▶ [JOB ITEM]: Everything in the entries is to be written out exactly, except for the pictures.

▶ [RECORDS FOR THIS TASK]:
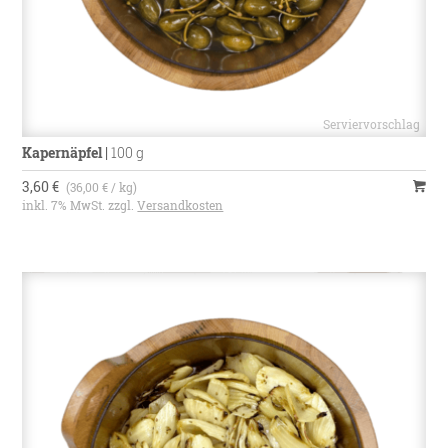
Kapernäpfel
|
100 g
3,60 €
(36,00 € / kg)
inkl. 7% MwSt. zzgl.
Versandkosten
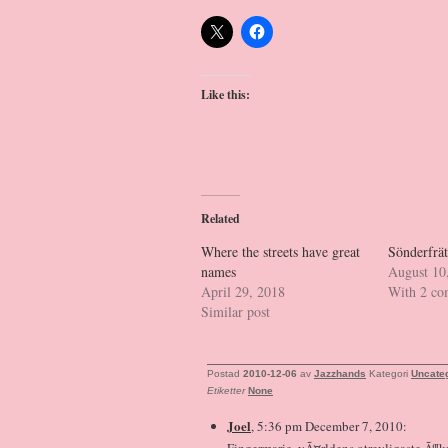
Like this:
Related
Where the streets have great
Sönderfrät
names
August 10
April 29, 2018
With 2 c
Similar post
Postad
2010-12-06
av
Jazzhands
Kategori
Uncate
Etiketter
None
Joel
, 5:36 pm December 7, 2010:
Fingermarie, vÃ¤rldens otrevligaste Ã¶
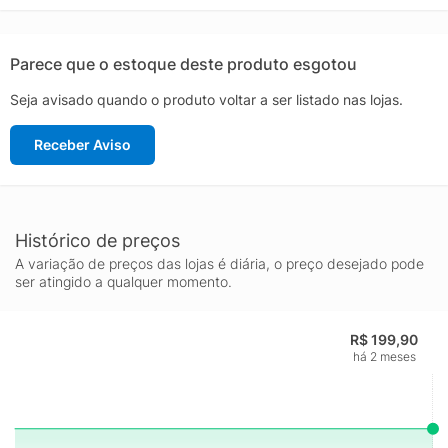
ritmo. Este produto é feito com pelo menos 70% de materiais
reciclados. Ao escolher o reciclado, podemos reutilizar
materiais já criados, o que ajuda a reduzir o desperdício e a
Parece que o estoque deste produto esgotou
nossa dependência de recursos finitos, além de reduzir a
Seja avisado quando o produto voltar a ser listado nas lojas.
pegada dos produtos que fabricamos.
Receber Aviso
Histórico de preços
A variação de preços das lojas é diária, o preço desejado pode
ser atingido a qualquer momento.
R$ 199,90
há 2 meses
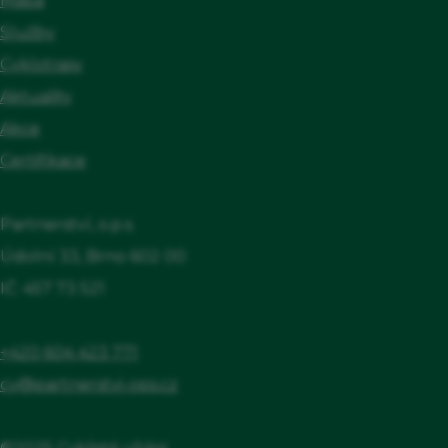
Mapa
Služby
Cyklotrasy
Aktuality
Akce
Certifikace
Partnerství, o.p.s.
Údolní 33, Brno 602 00
IČ: 457 73 521
+420 604 423 771
cv@partnerstvi-ops.cz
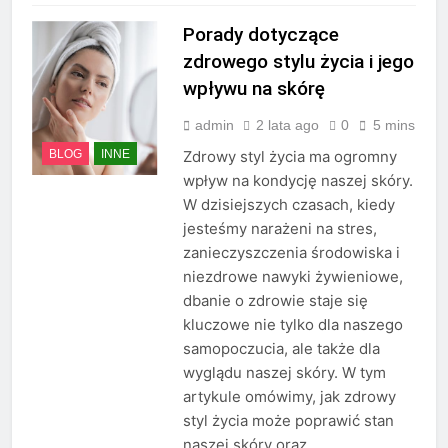
Porady dotyczące
zdrowego stylu życia i jego
wpływu na skórę
admin
2 lata ago
0
5 mins
BLOG
INNE
Zdrowy styl życia ma ogromny
wpływ na kondycję naszej skóry.
W dzisiejszych czasach, kiedy
jesteśmy narażeni na stres,
zanieczyszczenia środowiska i
niezdrowe nawyki żywieniowe,
dbanie o zdrowie staje się
kluczowe nie tylko dla naszego
samopoczucia, ale także dla
wyglądu naszej skóry. W tym
artykule omówimy, jak zdrowy
styl życia może poprawić stan
naszej skóry oraz…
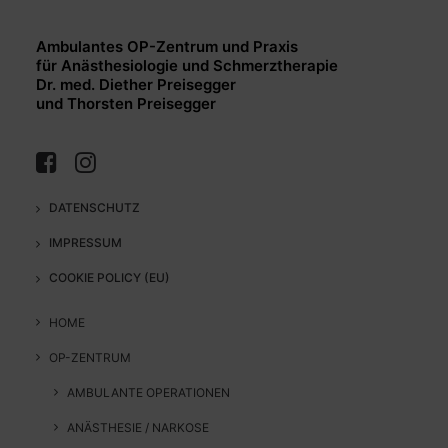
Ambulantes OP-Zentrum und Praxis
für Anästhesiologie und Schmerztherapie
Dr. med. Diether Preisegger
und Thorsten Preisegger
DATENSCHUTZ
IMPRESSUM
COOKIE POLICY (EU)
HOME
OP-ZENTRUM
AMBULANTE OPERATIONEN
ANÄSTHESIE / NARKOSE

▶ [ANSWER TO THIS PROBLEM]:
Kapernäpfel
|
100 g
3,60 €
(36,00 € / kg)
inkl. 7% MwSt. zzgl.
Versandkosten
Like this:
Related
Where the streets have great
Sönderfrät
names
August 10
April 29, 2018
With 2 c
Similar post
Postad
2010-12-06
av
Jazzhands
Kategori
Uncate
Etiketter
None
Joel
, 5:36 pm December 7, 2010:
Fingermarie, vÃ¤rldens otrevligaste Ã¶
ritmo. Este produto é feito com pelo menos 70% de materiais
reciclados. Ao escolher o reciclado, podemos reutilizar
materiais já criados, o que ajuda a reduzir o desperdício e a
Parece que o estoque deste produto esgotou
nossa dependência de recursos finitos, além de reduzir a
Seja avisado quando o produto voltar a ser listado nas lojas.
pegada dos produtos que fabricamos.
Receber Aviso
Histórico de preços
A variação de preços das lojas é diária, o preço desejado pode
ser atingido a qualquer momento.
R$ 199,90
há 2 meses
Mapa
Služby
Cyklotrasy
Aktuality
Akce
Certifikace
Partnerství, o.p.s.
Údolní 33, Brno 602 00
IČ: 457 73 521
+420 604 423 771
cv@partnerstvi-ops.cz
Porady dotyczące
zdrowego stylu życia i jego
wpływu na skórę
admin
2 lata ago
0
5 mins
BLOG
INNE
Zdrowy styl życia ma ogromny
wpływ na kondycję naszej skóry.
W dzisiejszych czasach, kiedy
jesteśmy narażeni na stres,
zanieczyszczenia środowiska i
niezdrowe nawyki żywieniowe,
dbanie o zdrowie staje się
kluczowe nie tylko dla naszego
samopoczucia, ale także dla
wyglądu naszej skóry. W tym
artykule omówimy, jak zdrowy
styl życia może poprawić stan
naszej skóry oraz…
Ambulantes OP-Zentrum und Praxis
für Anästhesiologie und Schmerztherapie
Dr. med. Diether Preisegger
und Thorsten Preisegger
DATENSCHUTZ
IMPRESSUM
COOKIE POLICY (EU)
HOME
OP-ZENTRUM
AMBULANTE OPERATIONEN
ANÄSTHESIE / NARKOSE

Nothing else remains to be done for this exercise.